Avoiding Lumpy Gravy Is All In The Prep Work

As the holiday season continues, parties, soirees, and celebrations go in full effect. From awkward office holiday parties to intimate dinners with the people we love most, one common denominator among all of the festive season's gatherings is food. Whether it's grandma's famous apple pie, dad's spicy tamales, or your roommate's first attempt at a casserole, food brings us together as we celebrate the holidays.

Whatever you choose to indulge in, gravy is a popular ingredient that pairs with many festive dishes. Let's be honest, there's nothing quite like lathering on a ladle full of gravy atop a southern Christmas dinner. But if you're not using it for a spread of buttery mashed potatoes, ham, and stuffing, gravy can elevate an endless array of other dishes made for the holidays and beyond. Not only is gravy a utilitarian sauce, but it also comes in many forms. White gravy, brown gravy, red-eye gravy, tomato gravy ... the list goes on. And while it's a simple ingredient, preparing it correctly isn't always guaranteed. In fact, it's quite common to whip up a batch of gravy only to find that it's a lumpy, coagulated mess. However, there are solutions designed to prevent and fix lumpy gravy.

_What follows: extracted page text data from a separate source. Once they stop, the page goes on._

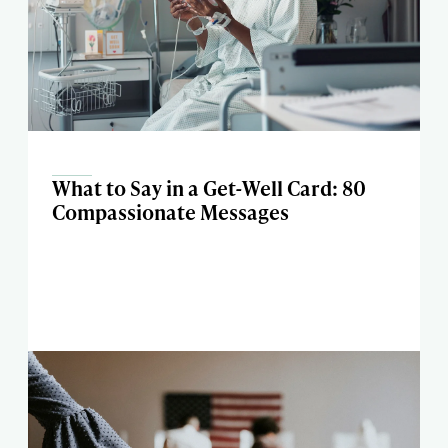
What to Say in a Get-Well Card: 80
Compassionate Messages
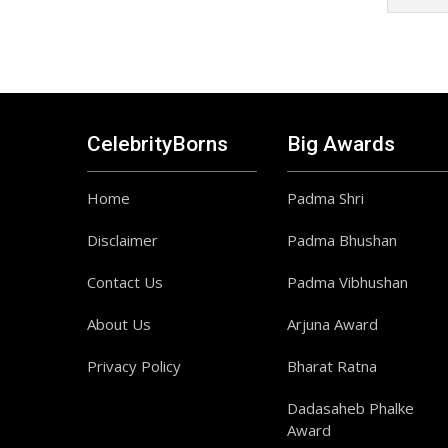
CelebrityBorns
Big Awards
Home
Padma Shri
Disclaimer
Padma Bhushan
Contact Us
Padma Vibhushan
About Us
Arjuna Award
Privacy Policy
Bharat Ratna
Dadasaheb Phalke
Award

Ways to prevent and remedy lumpy gravy

Gravy is made from meat drippings and a thickening agent like flour or cornmeal. Southern Living says that lumping tends to happen when the flour or cornmeal doesn't fully integrate with the grease, leaving clumps of flour floating in what should be a silky-smooth gravy. And once you have a curdled gravy, you're all but ruining the sauce entirely.

In order to avoid the lumps altogether, first make sure that your thickening agent is mixed with water before combining it with the pan drippings. Never add a dry thickening agent directly to the pan drippings. If you're using cornstarch, use one tablespoon of water for every cup of corn starch; if you're opting for flour, use two tablespoons of water for every cup of flour (per Real Simple). This technique smooths out the thickening agent from the beginning which helps prevent lumpy gravy. Once you've created a slurry from water and flour or cornstarch, Real Simple says to slowly introduce it to the pan drippings and whisk thoroughly to ensure that the ingredients combine seamlessly.

If you don't take preventative measures, use a sieve to strain out the residual flour or cornstarch. No sieve on hand? Giving it a whirl in the blender is another simple hack for getting rid of those unwanted clumps (per Real Simple).

Cheers to keeping your gravy boats lump free this holiday season!